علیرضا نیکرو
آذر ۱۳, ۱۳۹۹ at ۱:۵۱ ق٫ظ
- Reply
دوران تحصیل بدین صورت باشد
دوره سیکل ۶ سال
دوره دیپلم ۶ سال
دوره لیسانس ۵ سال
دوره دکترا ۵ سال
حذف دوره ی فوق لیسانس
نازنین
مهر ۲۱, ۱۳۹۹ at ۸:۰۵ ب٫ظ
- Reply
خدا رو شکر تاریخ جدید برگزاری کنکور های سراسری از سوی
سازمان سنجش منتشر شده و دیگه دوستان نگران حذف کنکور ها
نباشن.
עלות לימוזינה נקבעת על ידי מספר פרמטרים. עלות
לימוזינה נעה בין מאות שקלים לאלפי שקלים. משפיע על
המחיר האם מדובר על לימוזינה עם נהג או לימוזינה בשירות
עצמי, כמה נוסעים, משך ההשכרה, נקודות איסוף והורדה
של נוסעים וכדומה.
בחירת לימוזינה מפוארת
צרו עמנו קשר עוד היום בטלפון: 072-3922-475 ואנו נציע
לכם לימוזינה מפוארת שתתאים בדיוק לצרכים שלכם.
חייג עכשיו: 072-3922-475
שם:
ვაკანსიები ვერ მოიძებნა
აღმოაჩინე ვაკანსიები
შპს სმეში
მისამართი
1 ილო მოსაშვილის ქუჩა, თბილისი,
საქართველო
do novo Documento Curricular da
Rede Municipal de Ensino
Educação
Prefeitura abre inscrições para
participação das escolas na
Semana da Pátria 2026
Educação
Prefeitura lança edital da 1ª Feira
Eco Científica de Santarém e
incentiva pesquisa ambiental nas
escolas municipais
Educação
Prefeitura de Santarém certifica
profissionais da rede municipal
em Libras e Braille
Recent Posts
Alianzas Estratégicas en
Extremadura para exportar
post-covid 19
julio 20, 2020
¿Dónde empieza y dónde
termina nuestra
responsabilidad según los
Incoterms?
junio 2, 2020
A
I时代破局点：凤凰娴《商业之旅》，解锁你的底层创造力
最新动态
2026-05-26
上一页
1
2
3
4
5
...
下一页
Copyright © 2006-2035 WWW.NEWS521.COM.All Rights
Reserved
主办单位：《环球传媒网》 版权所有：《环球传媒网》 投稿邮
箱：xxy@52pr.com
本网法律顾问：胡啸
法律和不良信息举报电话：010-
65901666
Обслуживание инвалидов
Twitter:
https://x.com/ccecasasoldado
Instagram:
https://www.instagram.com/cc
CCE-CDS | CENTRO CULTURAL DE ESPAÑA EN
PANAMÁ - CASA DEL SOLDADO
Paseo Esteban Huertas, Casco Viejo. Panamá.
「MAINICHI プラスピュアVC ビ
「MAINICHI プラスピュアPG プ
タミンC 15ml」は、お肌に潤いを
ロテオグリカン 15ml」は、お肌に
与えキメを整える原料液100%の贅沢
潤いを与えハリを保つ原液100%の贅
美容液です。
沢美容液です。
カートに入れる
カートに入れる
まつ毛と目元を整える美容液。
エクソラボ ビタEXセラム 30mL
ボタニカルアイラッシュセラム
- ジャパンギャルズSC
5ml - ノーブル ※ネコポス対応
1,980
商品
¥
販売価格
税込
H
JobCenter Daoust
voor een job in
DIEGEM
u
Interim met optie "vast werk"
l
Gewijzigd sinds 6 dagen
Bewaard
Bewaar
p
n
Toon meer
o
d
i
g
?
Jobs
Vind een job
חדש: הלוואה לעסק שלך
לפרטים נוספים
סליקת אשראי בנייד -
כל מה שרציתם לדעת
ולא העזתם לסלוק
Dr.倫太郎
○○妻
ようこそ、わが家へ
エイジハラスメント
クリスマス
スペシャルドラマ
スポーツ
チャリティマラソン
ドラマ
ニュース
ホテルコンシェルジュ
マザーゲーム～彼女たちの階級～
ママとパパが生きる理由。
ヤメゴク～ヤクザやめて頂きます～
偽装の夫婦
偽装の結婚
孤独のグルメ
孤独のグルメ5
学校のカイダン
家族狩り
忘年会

==================================================

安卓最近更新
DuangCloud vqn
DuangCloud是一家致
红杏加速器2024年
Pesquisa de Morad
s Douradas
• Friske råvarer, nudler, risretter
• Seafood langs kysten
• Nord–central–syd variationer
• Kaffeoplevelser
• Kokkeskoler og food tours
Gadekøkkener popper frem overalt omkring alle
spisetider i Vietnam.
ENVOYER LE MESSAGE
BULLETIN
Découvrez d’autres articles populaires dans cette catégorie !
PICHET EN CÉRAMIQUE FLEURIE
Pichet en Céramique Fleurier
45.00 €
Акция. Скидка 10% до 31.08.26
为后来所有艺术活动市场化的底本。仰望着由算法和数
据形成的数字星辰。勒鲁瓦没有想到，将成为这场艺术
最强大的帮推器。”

==================================================

▶ **TASK OBJECTIVE**: Set down, exactly as they appear above, all lines from the one that has "علیرضا نیکرو" down to the one that has "עלות לימוזינה נקבעת על ידי מספר פרמטרים. עלות", including those two and no others.

▶ **EXERCISE OUTPUT**:
علیرضا نیکرو
آذر ۱۳, ۱۳۹۹ at ۱:۵۱ ق٫ظ
- Reply
دوران تحصیل بدین صورت باشد
دوره سیکل ۶ سال
دوره دیپلم ۶ سال
دوره لیسانس ۵ سال
دوره دکترا ۵ سال
حذف دوره ی فوق لیسانس
نازنین
مهر ۲۱, ۱۳۹۹ at ۸:۰۵ ب٫ظ
- Reply
خدا رو شکر تاریخ جدید برگزاری کنکور های سراسری از سوی
سازمان سنجش منتشر شده و دیگه دوستان نگران حذف کنکور ها
نباشن.
עלות לימוזינה נקבעת על ידי מספר פרמטרים. עלות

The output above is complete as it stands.